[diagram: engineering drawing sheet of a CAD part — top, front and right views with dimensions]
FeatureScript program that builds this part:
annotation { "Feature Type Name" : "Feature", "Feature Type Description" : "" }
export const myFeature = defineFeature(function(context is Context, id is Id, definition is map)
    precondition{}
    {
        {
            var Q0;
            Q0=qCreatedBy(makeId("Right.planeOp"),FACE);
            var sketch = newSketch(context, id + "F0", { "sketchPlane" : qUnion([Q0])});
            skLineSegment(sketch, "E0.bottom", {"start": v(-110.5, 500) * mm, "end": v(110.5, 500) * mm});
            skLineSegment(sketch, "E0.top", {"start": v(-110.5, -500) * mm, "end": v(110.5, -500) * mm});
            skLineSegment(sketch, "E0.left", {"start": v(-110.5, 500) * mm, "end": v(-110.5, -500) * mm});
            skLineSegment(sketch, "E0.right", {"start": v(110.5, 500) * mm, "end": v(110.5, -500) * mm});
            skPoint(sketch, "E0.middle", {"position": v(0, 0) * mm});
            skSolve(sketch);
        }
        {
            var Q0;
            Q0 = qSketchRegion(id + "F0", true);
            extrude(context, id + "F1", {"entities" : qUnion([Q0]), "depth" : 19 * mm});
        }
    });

* _DESCRIPTION OF THE TASK_
Please list every line of the material above that contains the string "start", treating uppercase and lowercase letters as different.

* _SOLUTION TO THIS PROBLEM_
            skLineSegment(sketch, "E0.bottom", {"start": v(-110.5, 500) * mm, "end": v(110.5, 500) * mm});
            skLineSegment(sketch, "E0.top", {"start": v(-110.5, -500) * mm, "end": v(110.5, -500) * mm});
            skLineSegment(sketch, "E0.left", {"start": v(-110.5, 500) * mm, "end": v(-110.5, -500) * mm});
            skLineSegment(sketch, "E0.right", {"start": v(110.5, 500) * mm, "end": v(110.5, -500) * mm});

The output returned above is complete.